I keep tripping over this bit because I keep forgetting that even if the vmalloc
region whose permissions are being changed contains a huge mapping, we still
change the linear map page-by-page. So the portion of the linear map is
guarranteed to be pte-mapped.

> 
> The TLDR is that (7) will surely succeed for the regions we care about.

Appologies, we have definitely discussed this before, but I still can't quite
convince myself. Consider this:

static void vm_reset_perms(struct vm_struct *area)
{
	...

	/*
	 * Set direct map to something invalid so that it won't be cached if
	 * there are any accesses after the TLB flush, then flush the TLB and
	 * reset the direct map permissions to the default.
	 */
	set_area_direct_map(area, set_direct_map_invalid_noflush);
	_vm_unmap_aliases(start, end, flush_dmap);
	set_area_direct_map(area, set_direct_map_default_noflush);
}

If we have a situation where a region of 4M is allocated with vmalloc, which is
PMD-mapped, then only the second 2M has its permissions changed by
set_memory_ro[x], we end up with the first 2M not pte-mapped in the linear map
with default permissions and the second 2M pte-mapped in the linear with
non-default permissions.

The above code tries to set the whole vm area to invalid in the linear map
before issuing a TLB flush. This could fail for the first half of the area if we
are unable to allocate the PTE table to split to PTE (since
set_direct_map_default_noflush() is called page-by-page). So we end up with the
first half of the region valid with default permissions in the linear map and
the second half invalid when we do the TLB flush.

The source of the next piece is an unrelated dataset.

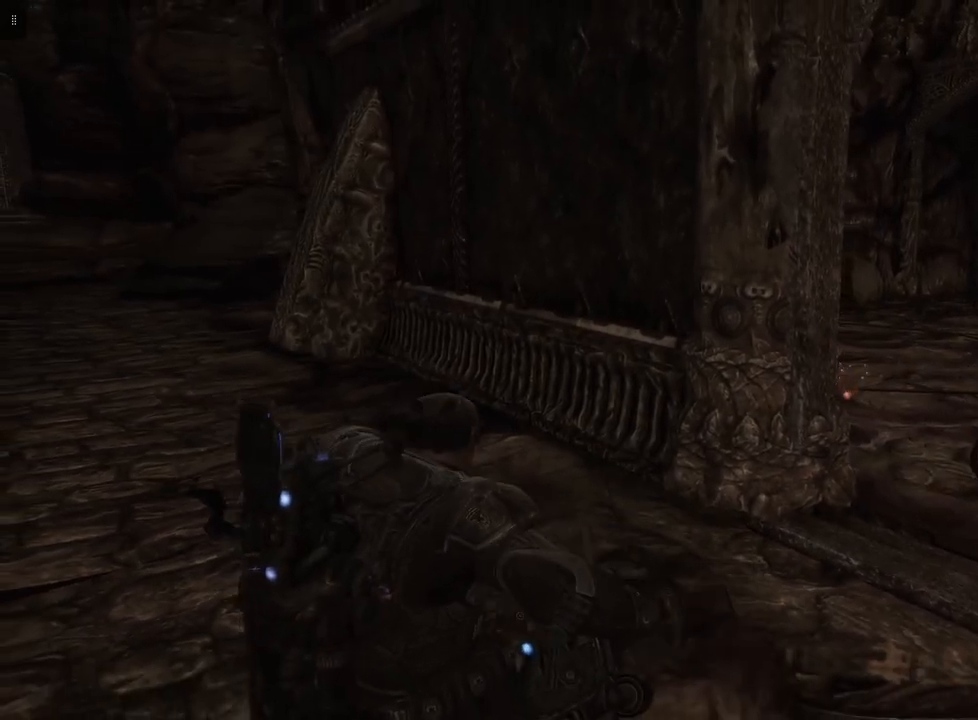
{"buttons": [], "left_stick": "right", "right_stick": "right", "events": [[67, "left_stick", "up"], [250, "right_stick", "down-right"], [350, "left_stick", "right"], [350, "right_stick", "right"]]}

(The above code does it this way to a) reduce the number of TLB flushes to the
minimum  - the same one covers both the linear map and the vmalloc invalidation,
and b) to ensure there is no window when memory has both X and W aliases.

Given it is guarranteed that if any of the linear map is still valid, then it's
permissions are the default ones and the vmalloc alias was never changed to
non-default permissions for that part, then I agree this is safe.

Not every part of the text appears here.